--- GOAL OF THE EXERCISE ---
Give again, exactly as written, the lines of the records below from the line with "Figure 9. Effect" to the line with "Figure 2. The". Both end lines count; pictures do not.

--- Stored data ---
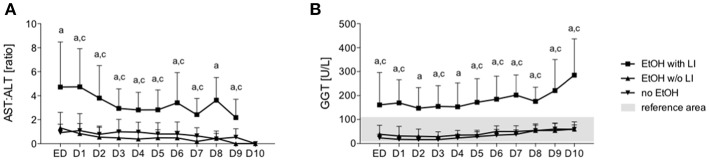
Ratio of aspartate aminotransferase (AST) to alanine aminotransferase (ALT) and levels of gamma-glutamyl transpeptidase (GGT) in trauma patients. Upon admission of severely injured trauma patients to the emergency department (ED) up to 10 days after admission, AST, ALT, and GGT were measured. Ratio of AST to ALT is shown (A) and GGT levels (B). EtOH, ethanol; EtOH with LI, alcohol drinkers with liver injury; EtOH w/o LI, alcohol drinkers without liver injury; no EtOH, non-drinkers. Data are presented as mean ± SD. *p < 0.05 in a, EtOH with LI vs. no EtOH; b, EtOH w/o LI vs. no EtOH; and c, EtOH with LI vs. EtOH w/o LI.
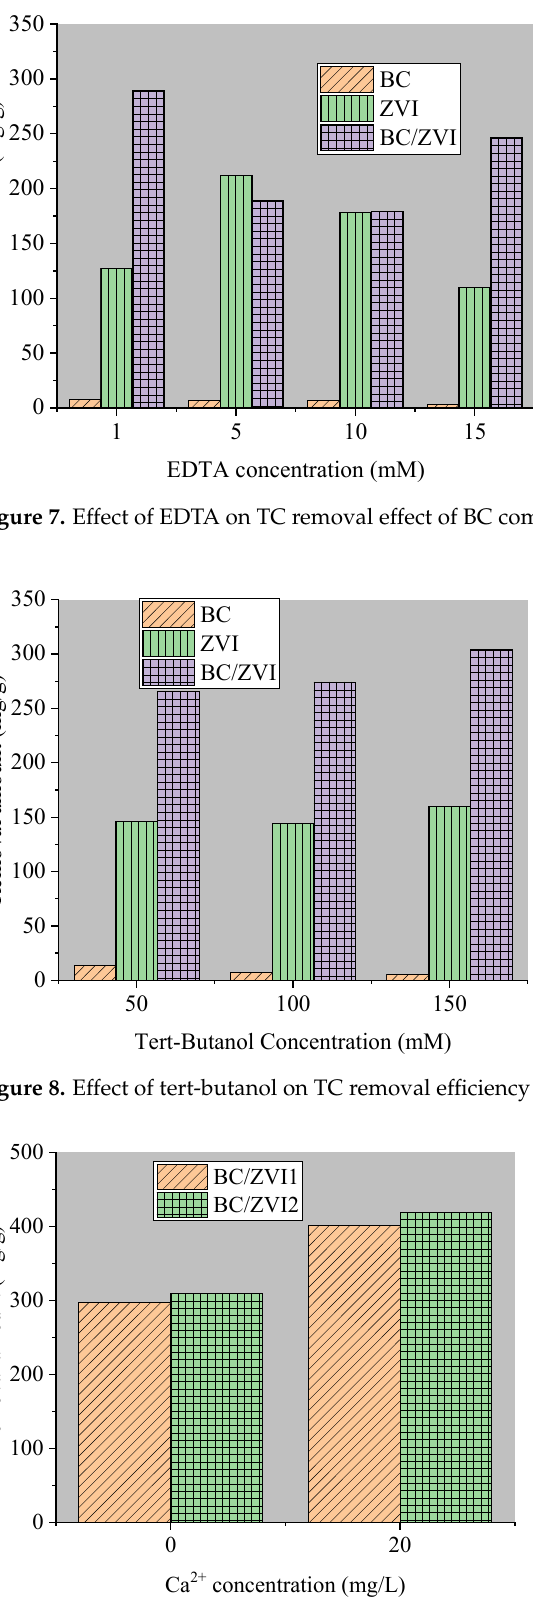
Figure 9. Effect of calcium ion on TC removal efficiency of three materials.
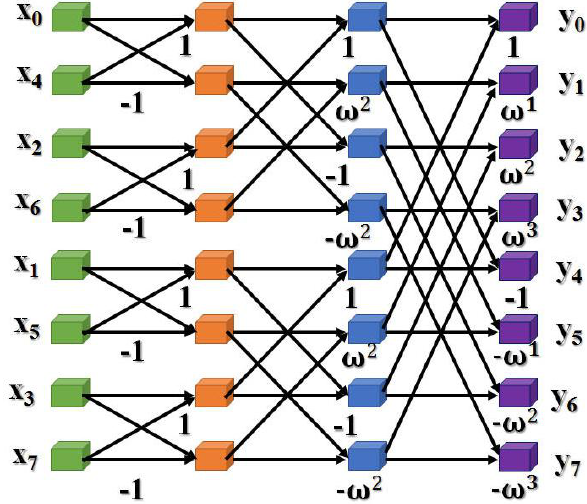
Figure A4. The FFT algorithm processes (when n =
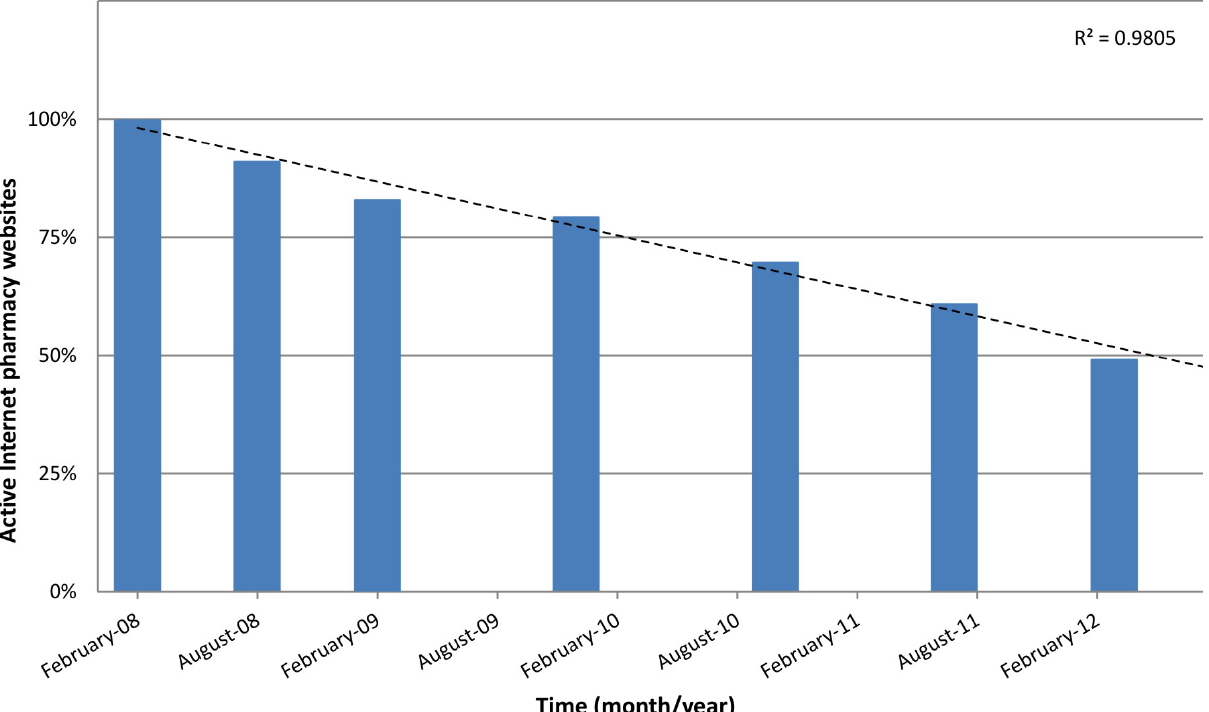
Figure 1. Percentage of active websites (including revival sites) from the original study sample of 136 Internet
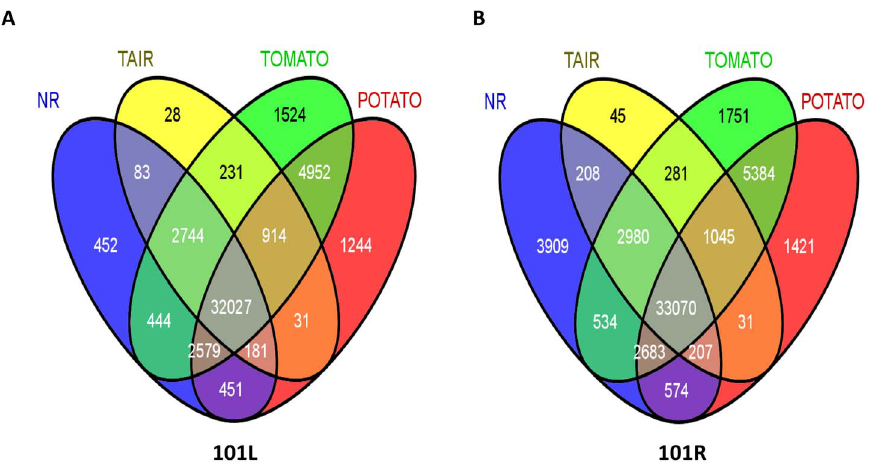
Figure 2. The number of unigenes of 101L (A) and 101R (B) transcriptomes annotated using TAIR10, NR, tomato and potato databases.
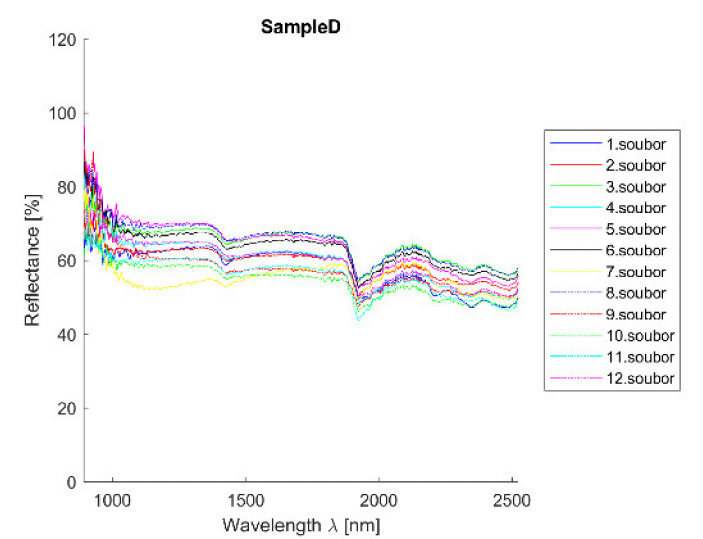
Figure 18. Sample D—DinoLite microscope image, magnification 200 × . Acquired reflectance spectroscopy data were processed and analyzed using a MAT- LAB script. Analysis results are mentioned below, and Figures 19 and 20 show spectral graphs of the sample.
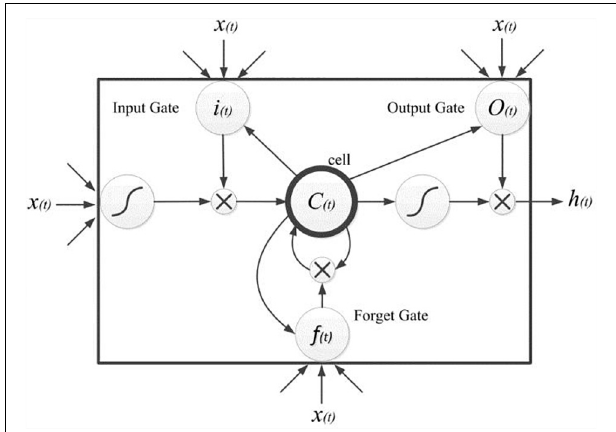
FIGURE 1 | LSTM unit structure (Graves,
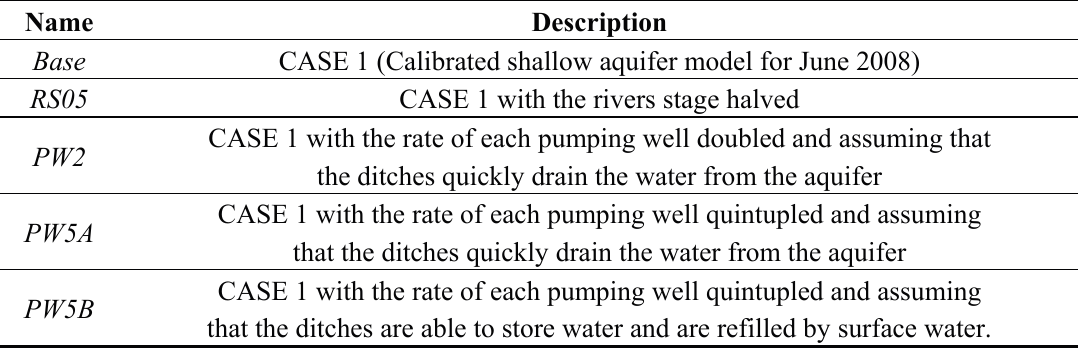
Table 3. Summary of the main features of the investigated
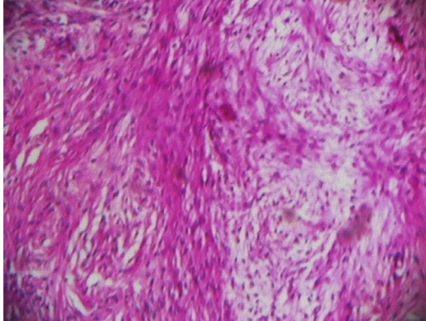
Figure 1: Photograph of gross specimen of right ovarian tumour: solid and cystic mass with smooth surface.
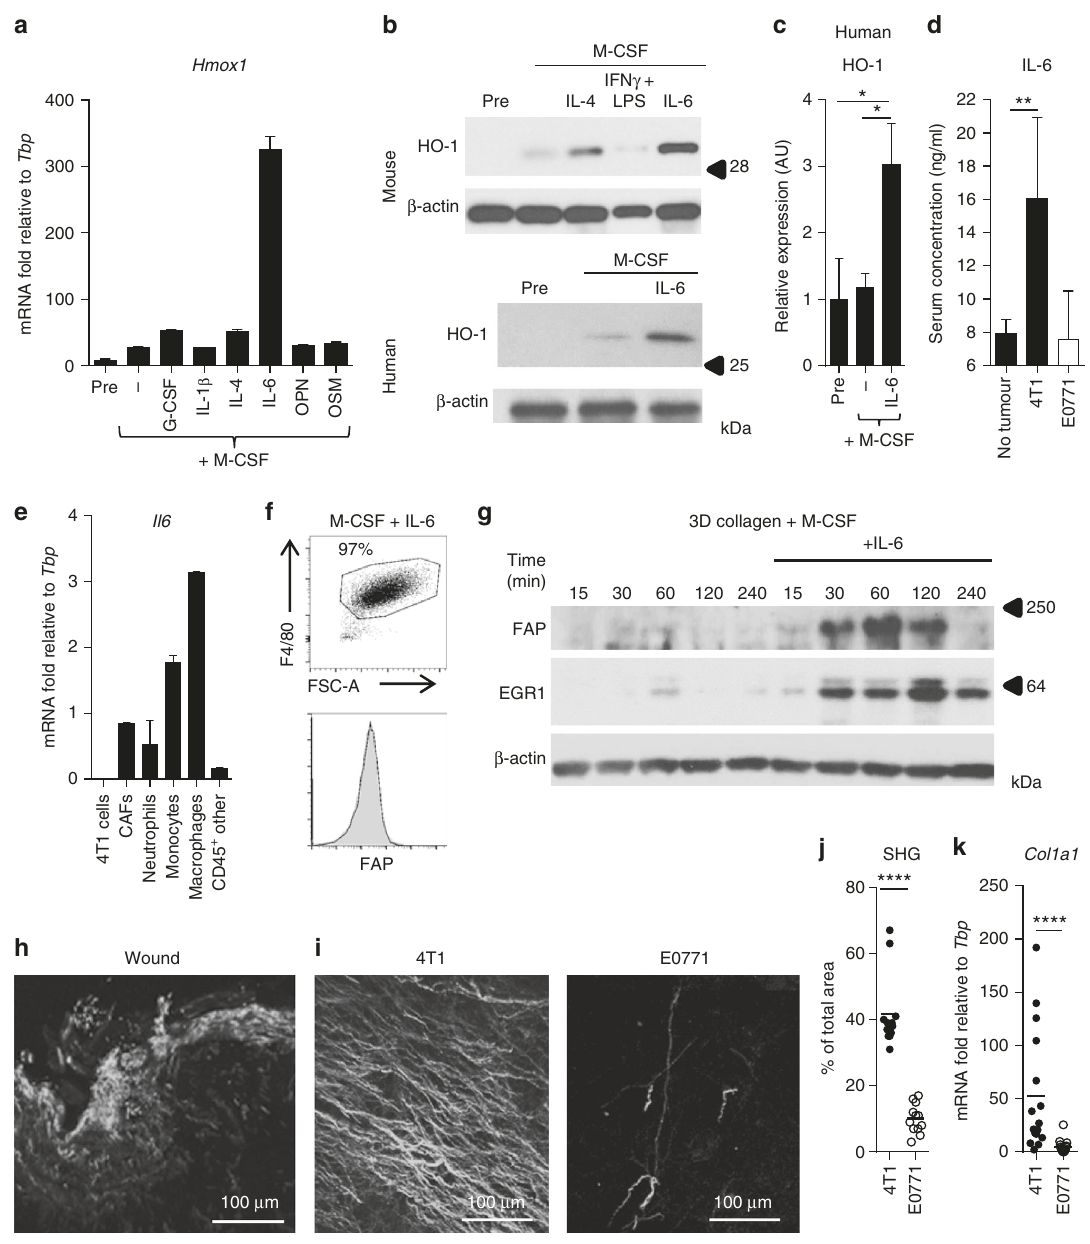
Fig. 4 IL-6 and collagen drive FAP + HO-1 + TAM differentiation in vitro. a Hmox1 mRNA expression relative to the housekeeping gene Tbp in bone marrow- derived (BM) cells before (Pre) and after macrophage differentiation in the presence of indicated cytokines at 50 ng/ml for 72 h ( n = 2 wells; representative of three experiments). b Western blot for HO-1 and the loading control β -actin in BM cells before (Pre) and after 72 h culture in the presence of 50 ng/ml M-CSF with/without 50 ng/ml IL-4, IFN γ + LPS or IL-6 (top) and human peripheral blood (PB)-derived macrophages before (Pre) and after 72 h culture in the presence of 50 ng/ml M-CSF with/without 50 ng/ml IL-6 (bottom). c Quantitation of HO-1 expression in human PB-derived macrophages from individual healthy volunteers ( n = 5) as described in b . d Serum IL-6 concentrations in tumour-free mice and in those bearing late stage (>20 days post inoculation) 4T1 (black) or E0771 (white) tumours ( n = 5) as determined by ELISA. e Representative Il6 mRNA expression relative to Tbp in FACS-sorted tumoural cell populations from a 4T1 tumour ( n = 2 wells, representative of duplicate experiments). f Representative gating, purity and FAP surface expression of BM cells cultured for 72 h in the presence of 50 ng/ml M-CSF and IL-6. g Representative western blot analysis for FAP (top), EGR1 (middle) and β -actin (bottom) in BM cells cultured for 72 h with 50 ng/ml M-CSF with/without 50 ng/ml IL-6, and subsequently incubated for indicated times on 3D murine type I collagen. h , i Representative images of second-harmonic generation (SHG) imaging of fi brillar collagen in frozen sections of wounded skin ( h ) and of 4T1 and E0771 tumours ( i ). j Quantitation of SHG signal in 4T1 and E0771 tumours ( n = 12 tumours (>20 days post inoculation) in each group; average across multiple fi elds of view). k Col1a1 mRNA expression relative to Tbp in 4T1 ( n = 16) and E0771 ( n = 18) tumours (>20 days post inoculation). Bar charts are presented as mean + s.d. * P ≤ 0.05, ** P ≤ 0.01, **** P ≤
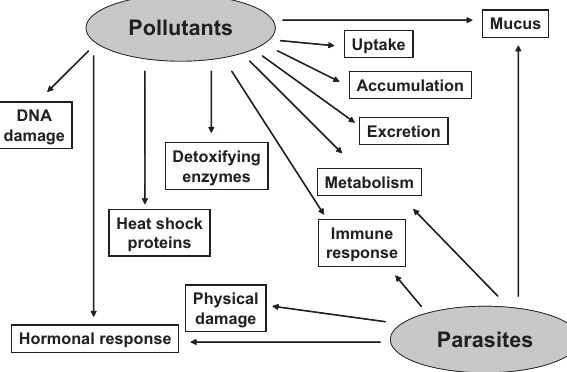
Fig. 1. – Organism’s response against isolated pollution or parasi- tism (modified from Hofer & Lackner,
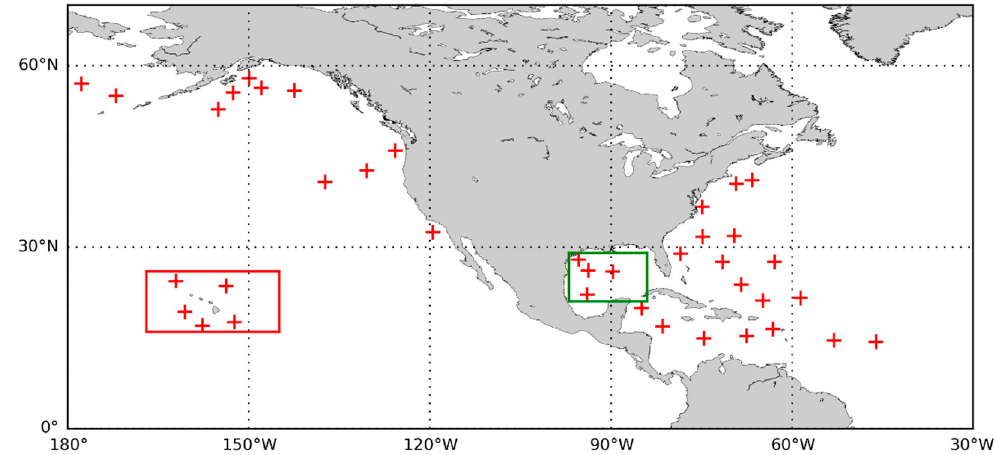
Figure 2. Locations of National Data Buoy Center (NDBC) buoys.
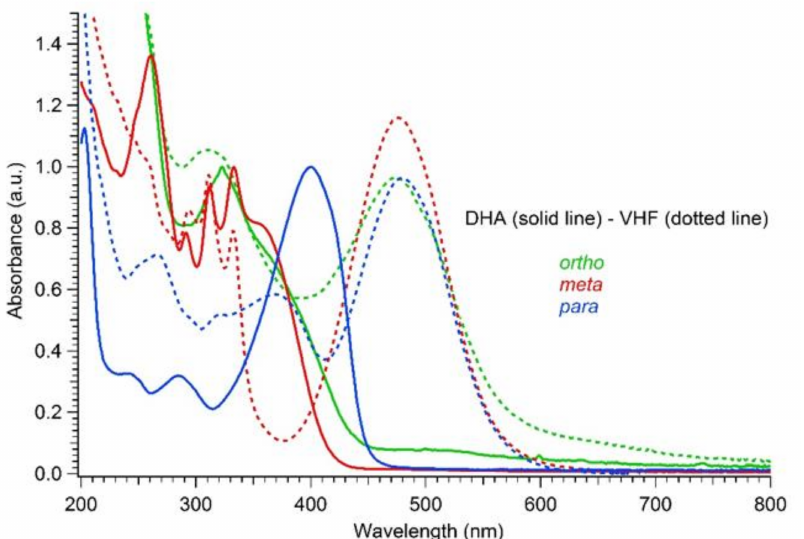
Figure 6. Normalized UV-Vis absorption spectra in MeCN of DHAs (solid line) and VHFs (dotted line) for ortho -dimer 4 (2.05 × 10 − 5 M, green), meta -dimer 5 (4.2 × 10 − 5 M, red) and para -dimer 6 (1.7 × 10 − 5 M, blue).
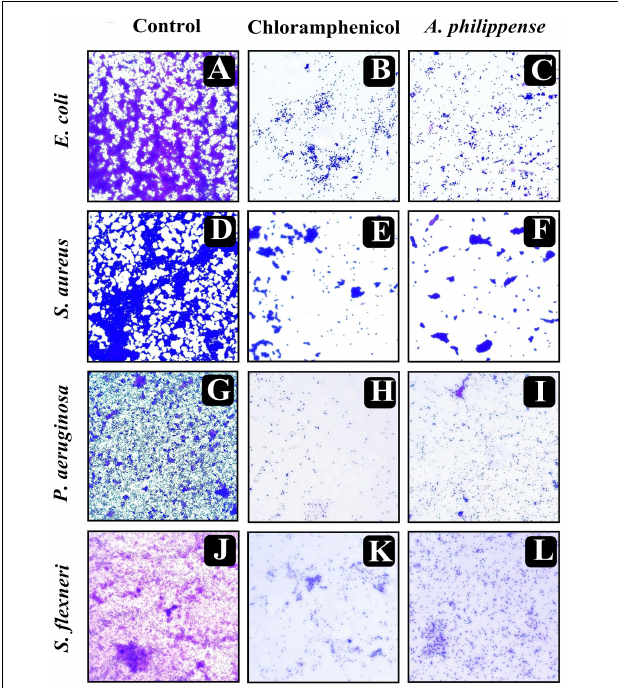
FIGURE 6 | Micrographs of disrupted matured biofilms of tested strains formed on glass surfaces by the A. philippense crude extract at their respective MICs by fluorescent microscopy (at 40x magnification). (A,D,G,J) Growth control; (B,E,H,K) Positive control chloramphenicol; and (C,F,I,L) A. philippense crude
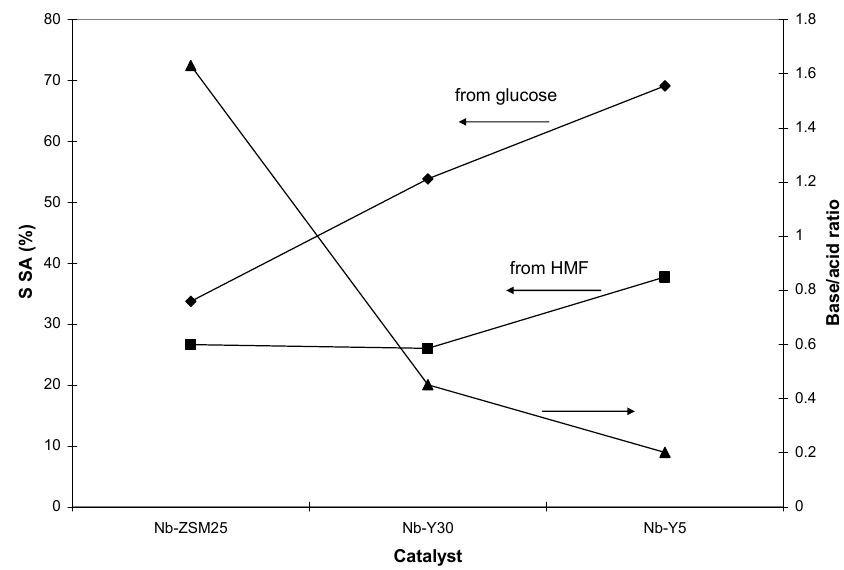
Figure 7. The variation of the SA selectivities as a function of the catalyst nature and the base/acid ratio.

--- RESPONSE ---
Figure 9. Effect of calcium ion on TC removal efficiency of three materials.
Figure A4. The FFT algorithm processes (when n =
Figure 1. Percentage of active websites (including revival sites) from the original study sample of 136 Internet
Figure 2. The number of unigenes of 101L (A) and 101R (B) transcriptomes annotated using TAIR10, NR, tomato and potato databases.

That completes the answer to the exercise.